REQUIREMENT —
Go through the data and count the lines holding the string "pinky". Write only the number.

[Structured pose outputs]
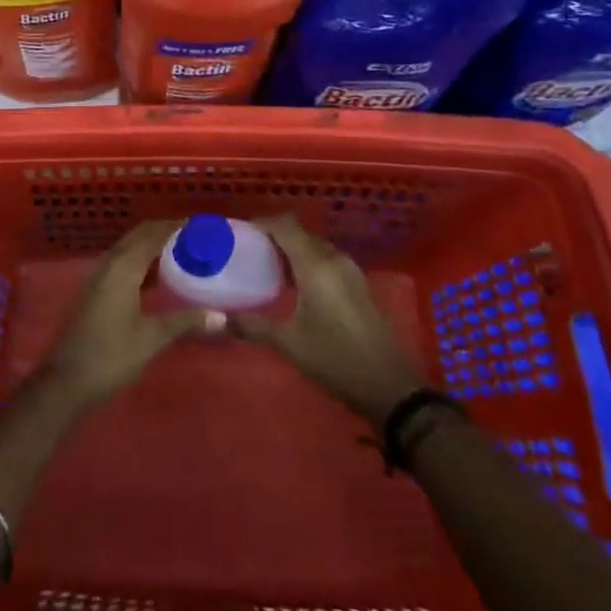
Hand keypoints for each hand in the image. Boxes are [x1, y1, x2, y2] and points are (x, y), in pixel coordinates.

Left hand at [44, 221, 224, 409]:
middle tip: (195, 237)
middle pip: (139, 236)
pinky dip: (141, 261)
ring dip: (152, 245)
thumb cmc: (110, 357)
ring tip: (181, 252)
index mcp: (123, 268)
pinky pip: (121, 263)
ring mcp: (98, 276)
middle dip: (165, 231)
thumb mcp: (151, 339)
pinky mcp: (95, 290)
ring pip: (129, 248)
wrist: (66, 380)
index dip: (176, 226)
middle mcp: (109, 264)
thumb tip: (221, 316)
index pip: (153, 235)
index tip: (201, 225)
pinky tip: (157, 277)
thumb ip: (185, 322)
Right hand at [232, 216, 427, 423]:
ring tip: (267, 268)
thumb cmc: (336, 360)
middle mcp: (335, 260)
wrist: (391, 387)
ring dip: (292, 250)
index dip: (262, 223)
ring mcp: (351, 271)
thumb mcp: (289, 343)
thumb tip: (218, 318)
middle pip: (300, 234)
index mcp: (316, 265)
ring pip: (316, 247)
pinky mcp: (360, 285)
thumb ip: (251, 325)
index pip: (286, 225)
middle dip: (274, 237)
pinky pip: (328, 260)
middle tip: (249, 252)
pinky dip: (308, 263)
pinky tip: (295, 286)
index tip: (240, 233)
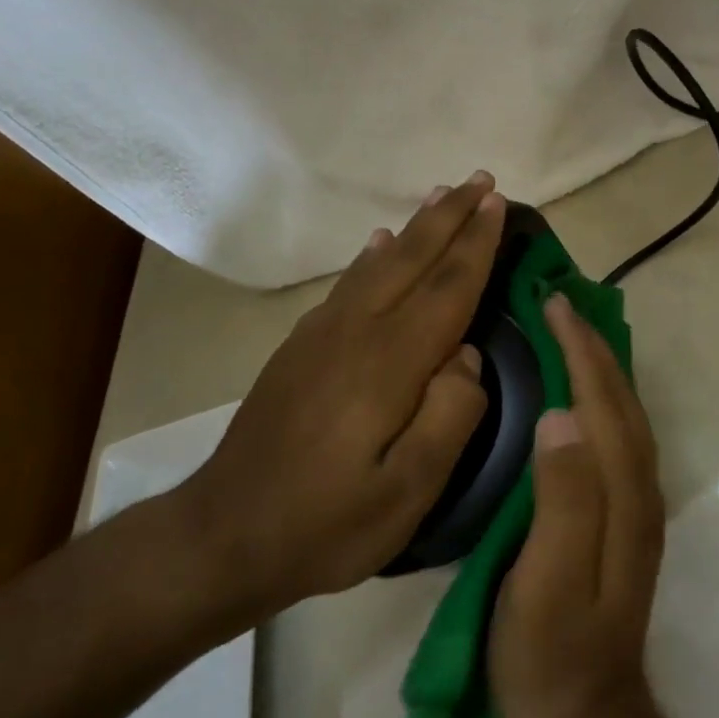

OUTPUT OF THE EXERCISE —
8